Впереди у них еще одна неделя, и это практически все, на что могли они рассчитывать, учитывая популярность чертова идиота среди его соратников. Впрочем, и этого времени хватит, потому что Маленький Джо Саван загнал уже в угол пресловутого генерала из Восьмого отдела вместе со всеми его свисающими до пояса перьями племени уопотами. Он выследил его в Бостоне, где, как общеизвестно, несчастные случаи происходят прискорбно часто. Правда, не так, как в славном трио из Нью-Йорка, Лос-Анджелеса и Майами, но и дней у них в запасе еще достаточно. Манджекавалло выпустил три исключительно точных по исполнению колечка дыма и взглянул на украшенные бриллиантами часы. До разговора с Саваном оставалось не более двух минут, если, конечно, он позвонит точно в назначенное ему время.

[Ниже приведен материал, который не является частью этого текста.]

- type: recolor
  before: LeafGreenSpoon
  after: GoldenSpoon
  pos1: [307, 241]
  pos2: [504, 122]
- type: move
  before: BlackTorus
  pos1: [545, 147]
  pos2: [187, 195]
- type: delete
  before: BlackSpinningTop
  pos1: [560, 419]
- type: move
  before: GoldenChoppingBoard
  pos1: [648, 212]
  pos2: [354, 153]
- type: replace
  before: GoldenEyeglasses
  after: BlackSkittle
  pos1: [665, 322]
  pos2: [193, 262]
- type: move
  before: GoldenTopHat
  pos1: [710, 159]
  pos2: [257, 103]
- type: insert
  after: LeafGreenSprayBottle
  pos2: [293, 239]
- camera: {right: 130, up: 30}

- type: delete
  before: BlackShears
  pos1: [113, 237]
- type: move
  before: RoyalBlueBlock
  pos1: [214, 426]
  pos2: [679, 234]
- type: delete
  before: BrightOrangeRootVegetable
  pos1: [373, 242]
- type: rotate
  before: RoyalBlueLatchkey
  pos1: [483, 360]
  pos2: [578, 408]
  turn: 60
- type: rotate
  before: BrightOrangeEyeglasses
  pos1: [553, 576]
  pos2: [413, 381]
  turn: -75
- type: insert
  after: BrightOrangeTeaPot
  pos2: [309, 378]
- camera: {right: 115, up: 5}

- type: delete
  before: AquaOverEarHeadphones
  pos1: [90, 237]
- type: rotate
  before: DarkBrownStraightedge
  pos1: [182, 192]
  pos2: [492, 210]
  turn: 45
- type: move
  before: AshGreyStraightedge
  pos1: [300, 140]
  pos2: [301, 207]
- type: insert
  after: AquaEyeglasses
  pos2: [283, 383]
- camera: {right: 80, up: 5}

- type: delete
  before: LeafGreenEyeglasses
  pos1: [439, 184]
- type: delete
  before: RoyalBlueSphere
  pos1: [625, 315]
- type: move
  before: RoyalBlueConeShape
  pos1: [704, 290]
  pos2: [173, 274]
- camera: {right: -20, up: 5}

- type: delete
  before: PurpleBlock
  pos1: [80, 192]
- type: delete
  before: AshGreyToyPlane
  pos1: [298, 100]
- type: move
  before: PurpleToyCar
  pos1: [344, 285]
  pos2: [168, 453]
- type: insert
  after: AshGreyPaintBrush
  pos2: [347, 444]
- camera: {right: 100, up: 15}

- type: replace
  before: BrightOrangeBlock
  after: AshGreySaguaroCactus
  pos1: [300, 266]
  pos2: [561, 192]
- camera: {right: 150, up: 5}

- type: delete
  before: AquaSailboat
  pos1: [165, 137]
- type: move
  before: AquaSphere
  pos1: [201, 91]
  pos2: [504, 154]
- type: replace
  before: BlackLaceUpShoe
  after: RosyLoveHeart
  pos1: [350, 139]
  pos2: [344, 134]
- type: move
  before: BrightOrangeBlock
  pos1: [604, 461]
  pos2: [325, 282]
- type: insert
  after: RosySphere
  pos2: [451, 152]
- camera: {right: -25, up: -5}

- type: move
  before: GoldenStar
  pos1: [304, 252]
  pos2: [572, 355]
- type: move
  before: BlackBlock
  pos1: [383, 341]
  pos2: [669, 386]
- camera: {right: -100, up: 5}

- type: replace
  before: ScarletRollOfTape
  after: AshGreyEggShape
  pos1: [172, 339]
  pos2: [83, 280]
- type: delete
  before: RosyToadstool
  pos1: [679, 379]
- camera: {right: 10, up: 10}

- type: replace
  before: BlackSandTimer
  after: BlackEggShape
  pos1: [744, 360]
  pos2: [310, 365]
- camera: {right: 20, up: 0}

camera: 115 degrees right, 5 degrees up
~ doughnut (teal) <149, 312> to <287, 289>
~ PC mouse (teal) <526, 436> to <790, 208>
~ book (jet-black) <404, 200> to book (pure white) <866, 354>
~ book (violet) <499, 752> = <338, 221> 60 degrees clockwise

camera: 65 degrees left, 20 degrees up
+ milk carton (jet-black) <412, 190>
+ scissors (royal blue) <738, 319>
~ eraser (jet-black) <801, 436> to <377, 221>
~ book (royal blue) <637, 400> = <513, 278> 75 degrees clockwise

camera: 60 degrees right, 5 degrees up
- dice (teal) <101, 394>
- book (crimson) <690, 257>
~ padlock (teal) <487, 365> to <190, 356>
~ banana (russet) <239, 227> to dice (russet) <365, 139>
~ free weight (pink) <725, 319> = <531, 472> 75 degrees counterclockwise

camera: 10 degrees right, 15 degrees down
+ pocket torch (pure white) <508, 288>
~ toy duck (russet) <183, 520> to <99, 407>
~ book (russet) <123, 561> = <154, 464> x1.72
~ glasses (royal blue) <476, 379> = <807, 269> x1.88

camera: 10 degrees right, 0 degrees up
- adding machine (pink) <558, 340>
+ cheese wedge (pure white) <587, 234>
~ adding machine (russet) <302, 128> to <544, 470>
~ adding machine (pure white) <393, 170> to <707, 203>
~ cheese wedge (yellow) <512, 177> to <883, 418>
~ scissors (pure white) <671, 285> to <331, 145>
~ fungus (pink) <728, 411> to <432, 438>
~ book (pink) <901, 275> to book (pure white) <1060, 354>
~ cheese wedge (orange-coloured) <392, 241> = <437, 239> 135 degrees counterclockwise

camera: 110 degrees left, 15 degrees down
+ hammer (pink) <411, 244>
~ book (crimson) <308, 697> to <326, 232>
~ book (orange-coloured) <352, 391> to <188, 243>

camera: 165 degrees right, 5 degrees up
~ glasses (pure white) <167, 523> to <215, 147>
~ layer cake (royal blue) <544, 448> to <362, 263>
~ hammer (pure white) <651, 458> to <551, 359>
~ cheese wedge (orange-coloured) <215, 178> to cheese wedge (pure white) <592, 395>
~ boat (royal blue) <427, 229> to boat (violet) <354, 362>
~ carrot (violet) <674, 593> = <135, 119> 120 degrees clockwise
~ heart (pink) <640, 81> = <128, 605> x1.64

Как только загудел потайной телефон ЦРУ, директор открыл нижний правый ящик письменного стола, где был спрятан аппарат, и взял трубку:
— Да?
— Это Маленький Джо, Вин.
— Ты всегда звонишь в последнюю секунду. В десять, как известно тебе, я провожу совещание на высшем уровне, а ты заставляешь меня так нервничать. Представляешь, что было бы, если бы телефон зазвонил вдруг в присутствии всех этих парней в костюмах и при галстуках?
— Так ты сказал бы им, что ошиблись номером.
— Дурья башка, они же и не подозревают о существовании этого телефона!
— Они что, слепые, твои шпионы, Винни? Зачем ты берешь на работу таких?
— Баста! У тебя есть что-нибудь? Давай быстрее!